There is another objection which becomes very obvious if we compare the British system of national insurance with the Republic’s pay-related social insurance. While having similar origins and purposes, the two systems have become quite different over time with regards to both contributions and benefits. For example, the Republic’s system is generally more progressive as contributions are not capped for higher paid employees – you pay four per cent on all earnings from €352 per week upwards (less a credit of €12 which disappears once earnings exceed €424). But the British system charges employees 12 per cent on earnings between £184 and £967 per week (£50k per annum). After that, the charge drops to two per cent. The higher paid get off lightly and benefit disproportionately through tax reliefs on private pension contributions.
 
With respect to state pensions, the British system provides a lower level of pension than most other advanced economies relative to average earnings – the Republic’s state pension is worth about 50 per cent more than the British one at the moment. The British system relies much more on private pension provision through occupational and personal pension schemes.
 
In short, the Republic’s social insurance system retains some integrity as a hypothecated tax which goes to a ring-fenced fund to pool the risks of short-term interruptions to work and to finance the state pension. But only up to a point. The integrity of social insurance was dealt a serious blow in the Republic when the pension reserve fund was raided to the tune of €21 billion in 2009 to help deal with the banking crisis. In Britain, funds raised through NICs could be spent on defence and few would notice.

┄┄┄┄┄┄┄┄┄┄

▸ PROBLEMS TO WORK ON:
**A.** Please reproduce the passage on British and Irish social insurance word for word, starting at "With respect to" and ending at "personal pension schemes.".
**B.** According to the passage on British and Irish social insurance, how much was taken from the Republic's pension reserve fund in 2009?
**C.** Pick up the passage on British and Irish social insurance after its last sentence and carry it further.

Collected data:
┄┄┄┄┄┄┄┄┄┄

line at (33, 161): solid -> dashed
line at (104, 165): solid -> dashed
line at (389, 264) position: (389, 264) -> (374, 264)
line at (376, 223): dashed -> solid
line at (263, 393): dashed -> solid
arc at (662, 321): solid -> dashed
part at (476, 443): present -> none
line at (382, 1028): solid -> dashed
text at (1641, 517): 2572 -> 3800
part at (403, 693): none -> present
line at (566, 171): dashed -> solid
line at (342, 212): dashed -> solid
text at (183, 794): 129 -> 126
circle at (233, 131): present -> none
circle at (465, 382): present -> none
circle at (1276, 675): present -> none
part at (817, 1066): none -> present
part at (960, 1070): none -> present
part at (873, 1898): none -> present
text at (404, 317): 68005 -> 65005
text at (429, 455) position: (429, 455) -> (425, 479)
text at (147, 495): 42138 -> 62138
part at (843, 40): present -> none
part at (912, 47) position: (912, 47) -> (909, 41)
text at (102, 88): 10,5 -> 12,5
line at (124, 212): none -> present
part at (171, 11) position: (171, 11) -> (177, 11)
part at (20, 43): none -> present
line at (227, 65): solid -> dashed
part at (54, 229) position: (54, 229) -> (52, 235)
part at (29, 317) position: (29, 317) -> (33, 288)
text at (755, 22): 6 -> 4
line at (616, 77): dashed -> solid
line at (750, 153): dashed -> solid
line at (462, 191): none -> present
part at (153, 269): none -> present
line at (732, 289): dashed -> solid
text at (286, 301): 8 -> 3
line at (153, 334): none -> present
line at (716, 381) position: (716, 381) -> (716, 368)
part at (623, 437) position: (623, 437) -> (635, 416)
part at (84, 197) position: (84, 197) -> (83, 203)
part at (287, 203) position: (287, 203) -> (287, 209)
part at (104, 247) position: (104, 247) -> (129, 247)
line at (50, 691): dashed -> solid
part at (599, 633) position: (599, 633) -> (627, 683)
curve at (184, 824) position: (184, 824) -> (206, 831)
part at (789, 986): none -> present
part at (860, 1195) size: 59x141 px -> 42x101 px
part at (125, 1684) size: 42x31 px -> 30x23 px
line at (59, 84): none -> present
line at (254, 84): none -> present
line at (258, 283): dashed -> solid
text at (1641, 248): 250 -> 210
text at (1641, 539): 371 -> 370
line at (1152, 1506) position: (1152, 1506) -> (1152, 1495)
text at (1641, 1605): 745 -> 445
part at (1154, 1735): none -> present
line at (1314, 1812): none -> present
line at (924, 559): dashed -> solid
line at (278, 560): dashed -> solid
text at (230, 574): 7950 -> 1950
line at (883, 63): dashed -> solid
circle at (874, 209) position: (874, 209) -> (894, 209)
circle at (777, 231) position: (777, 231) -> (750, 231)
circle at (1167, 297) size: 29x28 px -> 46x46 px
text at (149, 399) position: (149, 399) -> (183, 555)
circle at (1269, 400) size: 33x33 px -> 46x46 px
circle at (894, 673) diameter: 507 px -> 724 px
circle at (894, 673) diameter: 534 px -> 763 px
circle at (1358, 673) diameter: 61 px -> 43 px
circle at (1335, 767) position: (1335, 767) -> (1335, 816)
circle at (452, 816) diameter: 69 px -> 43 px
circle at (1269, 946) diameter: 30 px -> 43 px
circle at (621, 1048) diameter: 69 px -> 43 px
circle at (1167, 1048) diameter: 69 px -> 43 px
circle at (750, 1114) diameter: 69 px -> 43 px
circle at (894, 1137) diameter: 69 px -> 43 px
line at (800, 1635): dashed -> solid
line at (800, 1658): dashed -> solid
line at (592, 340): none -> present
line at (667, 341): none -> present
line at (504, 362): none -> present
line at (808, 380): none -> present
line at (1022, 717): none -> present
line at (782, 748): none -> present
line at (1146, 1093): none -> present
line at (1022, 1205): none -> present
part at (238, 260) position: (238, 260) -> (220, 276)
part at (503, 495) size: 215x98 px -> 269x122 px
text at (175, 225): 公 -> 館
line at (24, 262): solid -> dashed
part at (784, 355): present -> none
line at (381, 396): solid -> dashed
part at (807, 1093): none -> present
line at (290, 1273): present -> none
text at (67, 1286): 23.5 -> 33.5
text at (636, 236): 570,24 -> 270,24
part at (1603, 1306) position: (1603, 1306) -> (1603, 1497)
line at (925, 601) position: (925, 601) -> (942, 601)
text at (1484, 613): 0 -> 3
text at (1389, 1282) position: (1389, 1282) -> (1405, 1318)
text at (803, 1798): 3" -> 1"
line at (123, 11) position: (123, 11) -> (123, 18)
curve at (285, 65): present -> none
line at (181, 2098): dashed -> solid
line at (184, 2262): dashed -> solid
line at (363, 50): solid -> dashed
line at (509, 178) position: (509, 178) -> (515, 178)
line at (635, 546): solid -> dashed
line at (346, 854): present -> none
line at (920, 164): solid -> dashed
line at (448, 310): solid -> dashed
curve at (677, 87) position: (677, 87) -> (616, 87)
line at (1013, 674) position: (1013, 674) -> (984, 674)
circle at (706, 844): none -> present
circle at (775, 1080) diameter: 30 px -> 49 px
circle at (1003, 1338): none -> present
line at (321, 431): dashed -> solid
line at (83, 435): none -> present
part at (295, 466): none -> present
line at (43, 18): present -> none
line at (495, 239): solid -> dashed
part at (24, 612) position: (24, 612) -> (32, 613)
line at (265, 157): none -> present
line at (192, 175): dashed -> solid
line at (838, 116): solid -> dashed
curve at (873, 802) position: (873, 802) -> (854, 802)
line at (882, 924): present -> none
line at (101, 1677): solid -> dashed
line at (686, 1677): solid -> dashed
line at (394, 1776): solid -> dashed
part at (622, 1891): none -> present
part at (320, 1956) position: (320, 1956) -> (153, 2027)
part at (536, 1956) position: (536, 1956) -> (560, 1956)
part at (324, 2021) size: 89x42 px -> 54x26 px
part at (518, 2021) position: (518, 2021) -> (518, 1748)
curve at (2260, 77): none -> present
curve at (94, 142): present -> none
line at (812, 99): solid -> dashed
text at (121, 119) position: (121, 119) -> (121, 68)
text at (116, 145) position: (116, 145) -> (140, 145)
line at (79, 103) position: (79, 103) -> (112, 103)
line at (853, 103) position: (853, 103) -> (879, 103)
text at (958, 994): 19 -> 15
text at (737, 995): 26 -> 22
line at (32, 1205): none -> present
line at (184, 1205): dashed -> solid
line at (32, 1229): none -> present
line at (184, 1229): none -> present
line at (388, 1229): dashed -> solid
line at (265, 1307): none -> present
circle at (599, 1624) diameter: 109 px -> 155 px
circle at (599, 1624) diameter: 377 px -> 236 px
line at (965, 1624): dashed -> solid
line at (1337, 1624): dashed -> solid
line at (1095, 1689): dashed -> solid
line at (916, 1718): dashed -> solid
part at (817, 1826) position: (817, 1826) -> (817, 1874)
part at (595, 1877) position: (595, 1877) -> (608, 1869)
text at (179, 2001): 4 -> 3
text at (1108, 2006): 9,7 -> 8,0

┄┄┄┄┄┄┄┄┄┄

▸ PER-TASK OUTPUTS:
**A.**
With respect to state pensions, the British system provides a lower level of pension than most other advanced economies relative to average earnings – the Republic’s state pension is worth about 50 per cent more than the British one at the moment. The British system relies much more on private pension provision through occupational and personal pension schemes.

**B.** €21 billion.

**C.**
 
Would it be more progressive to raise income tax instead of national insurance? Under the British system the answer is ‘no’. The Institute for Fiscal Studies looked at this question and found that the richest 10 per cent of families would contribute about the same under a NIC rise as an income tax increase, though the latter is slightly more progressive. A more striking difference is by age. Under an income tax increase, households with someone aged 66 and older would contribute much more than under an NIC increase.
 

The costs of social care and NHS recovery may be the immediate concern but there are plenty of others, even before we get on to the lack of planning over the climate crisis. By May 2021, the pandemic had cost the British Exchequer £372 billion in earmarked funding. “Support for the devolved administrations” amounts to £25.9 billion of which £4.6 billion has come to the North. As a result of Covid public health measures, economies have shrunk and that means a smaller tax base. According to one estimate (by Ernst & Young) the North’s economy shrunk by 10 per cent in 2020 compared to 5.4 per cent for the Republic. The effects of Brexit are becoming ever more apparent in Britain, albeit disguised by the pandemic and the brazen dishonesty of those still blaming the EU for the UK’s third country status.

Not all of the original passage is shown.